## Source records
==============================

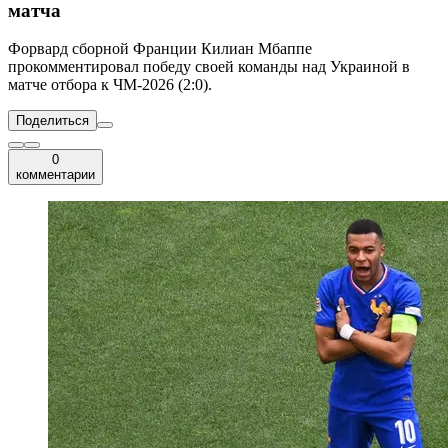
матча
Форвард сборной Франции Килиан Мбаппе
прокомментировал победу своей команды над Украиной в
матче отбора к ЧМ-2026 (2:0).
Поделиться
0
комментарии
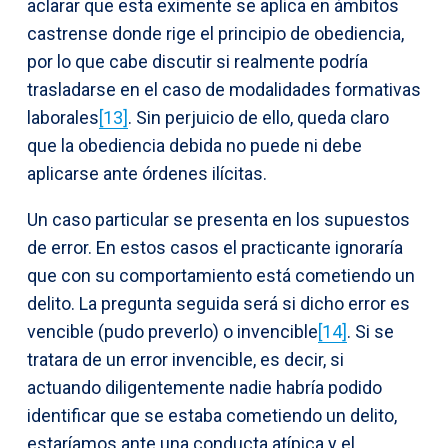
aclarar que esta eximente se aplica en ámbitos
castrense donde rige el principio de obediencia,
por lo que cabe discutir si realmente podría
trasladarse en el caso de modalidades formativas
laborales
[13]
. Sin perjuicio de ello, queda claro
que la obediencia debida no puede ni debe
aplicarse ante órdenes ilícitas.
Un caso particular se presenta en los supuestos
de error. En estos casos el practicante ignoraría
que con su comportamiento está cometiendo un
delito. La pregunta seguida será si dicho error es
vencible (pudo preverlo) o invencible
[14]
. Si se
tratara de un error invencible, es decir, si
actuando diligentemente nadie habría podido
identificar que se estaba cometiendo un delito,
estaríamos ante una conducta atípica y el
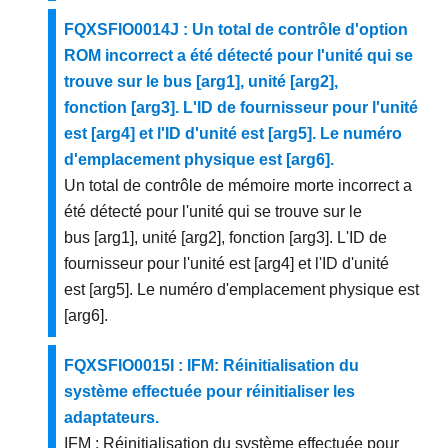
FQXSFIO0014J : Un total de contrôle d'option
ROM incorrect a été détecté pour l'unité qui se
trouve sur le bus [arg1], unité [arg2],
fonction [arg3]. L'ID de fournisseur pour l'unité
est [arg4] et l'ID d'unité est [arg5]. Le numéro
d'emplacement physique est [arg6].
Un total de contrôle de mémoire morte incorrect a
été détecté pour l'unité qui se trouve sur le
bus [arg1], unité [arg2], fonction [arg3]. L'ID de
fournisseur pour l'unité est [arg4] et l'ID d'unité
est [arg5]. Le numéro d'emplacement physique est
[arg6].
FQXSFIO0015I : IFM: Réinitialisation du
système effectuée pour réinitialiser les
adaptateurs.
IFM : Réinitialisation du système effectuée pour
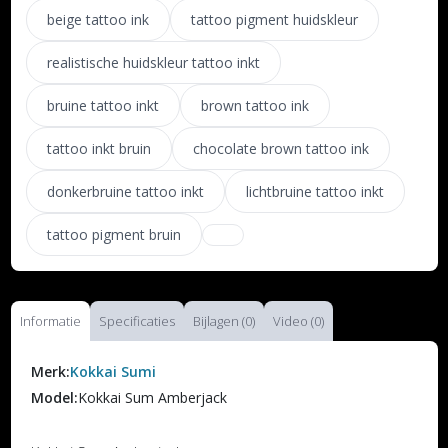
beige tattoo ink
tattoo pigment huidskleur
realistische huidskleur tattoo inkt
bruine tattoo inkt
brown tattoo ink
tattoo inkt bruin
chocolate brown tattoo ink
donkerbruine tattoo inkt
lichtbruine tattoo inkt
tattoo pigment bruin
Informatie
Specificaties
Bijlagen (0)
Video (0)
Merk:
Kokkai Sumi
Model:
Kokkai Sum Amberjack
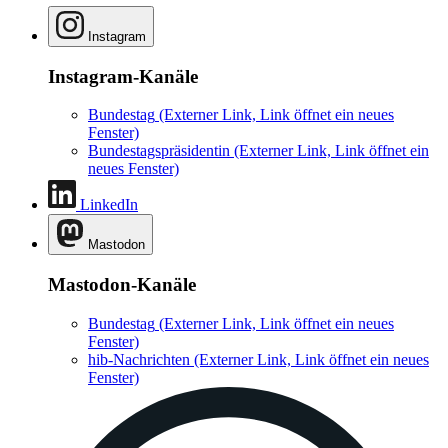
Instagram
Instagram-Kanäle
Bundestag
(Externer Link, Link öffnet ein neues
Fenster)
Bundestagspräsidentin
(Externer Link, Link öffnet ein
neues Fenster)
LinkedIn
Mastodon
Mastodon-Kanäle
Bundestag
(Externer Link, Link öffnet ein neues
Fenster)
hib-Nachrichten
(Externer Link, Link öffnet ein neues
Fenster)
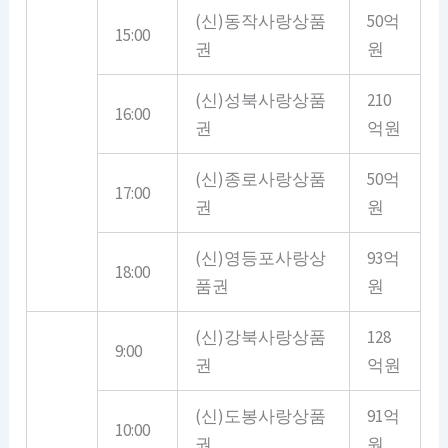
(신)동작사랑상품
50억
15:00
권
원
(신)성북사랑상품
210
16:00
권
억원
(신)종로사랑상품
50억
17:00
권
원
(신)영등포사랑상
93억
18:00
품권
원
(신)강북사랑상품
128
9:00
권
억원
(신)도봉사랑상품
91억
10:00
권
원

==============================

## TASK REQUIREMENTS
Reproduce every line of the listing above verbatim, leaving out the pictures.

## RESPONSE TO THE EXERCISE
матча
Форвард сборной Франции Килиан Мбаппе
прокомментировал победу своей команды над Украиной в
матче отбора к ЧМ-2026 (2:0).
Поделиться
0
комментарии
aclarar que esta eximente se aplica en ámbitos
castrense donde rige el principio de obediencia,
por lo que cabe discutir si realmente podría
trasladarse en el caso de modalidades formativas
laborales
[13]
. Sin perjuicio de ello, queda claro
que la obediencia debida no puede ni debe
aplicarse ante órdenes ilícitas.
Un caso particular se presenta en los supuestos
de error. En estos casos el practicante ignoraría
que con su comportamiento está cometiendo un
delito. La pregunta seguida será si dicho error es
vencible (pudo preverlo) o invencible
[14]
. Si se
tratara de un error invencible, es decir, si
actuando diligentemente nadie habría podido
identificar que se estaba cometiendo un delito,
estaríamos ante una conducta atípica y el
FQXSFIO0014J : Un total de contrôle d'option
ROM incorrect a été détecté pour l'unité qui se
trouve sur le bus [arg1], unité [arg2],
fonction [arg3]. L'ID de fournisseur pour l'unité
est [arg4] et l'ID d'unité est [arg5]. Le numéro
d'emplacement physique est [arg6].
Un total de contrôle de mémoire morte incorrect a
été détecté pour l'unité qui se trouve sur le
bus [arg1], unité [arg2], fonction [arg3]. L'ID de
fournisseur pour l'unité est [arg4] et l'ID d'unité
est [arg5]. Le numéro d'emplacement physique est
[arg6].
FQXSFIO0015I : IFM: Réinitialisation du
système effectuée pour réinitialiser les
adaptateurs.
IFM : Réinitialisation du système effectuée pour
beige tattoo ink
tattoo pigment huidskleur
realistische huidskleur tattoo inkt
bruine tattoo inkt
brown tattoo ink
tattoo inkt bruin
chocolate brown tattoo ink
donkerbruine tattoo inkt
lichtbruine tattoo inkt
tattoo pigment bruin
Informatie
Specificaties
Bijlagen (0)
Video (0)
Merk:
Kokkai Sumi
Model:
Kokkai Sum Amberjack
Instagram
Instagram-Kanäle
Bundestag
(Externer Link, Link öffnet ein neues
Fenster)
Bundestagspräsidentin
(Externer Link, Link öffnet ein
neues Fenster)
LinkedIn
Mastodon
Mastodon-Kanäle
Bundestag
(Externer Link, Link öffnet ein neues
Fenster)
hib-Nachrichten
(Externer Link, Link öffnet ein neues
Fenster)
(신)동작사랑상품
50억
15:00
권
원
(신)성북사랑상품
210
16:00
권
억원
(신)종로사랑상품
50억
17:00
권
원
(신)영등포사랑상
93억
18:00
품권
원
(신)강북사랑상품
128
9:00
권
억원
(신)도봉사랑상품
91억
10:00
권
원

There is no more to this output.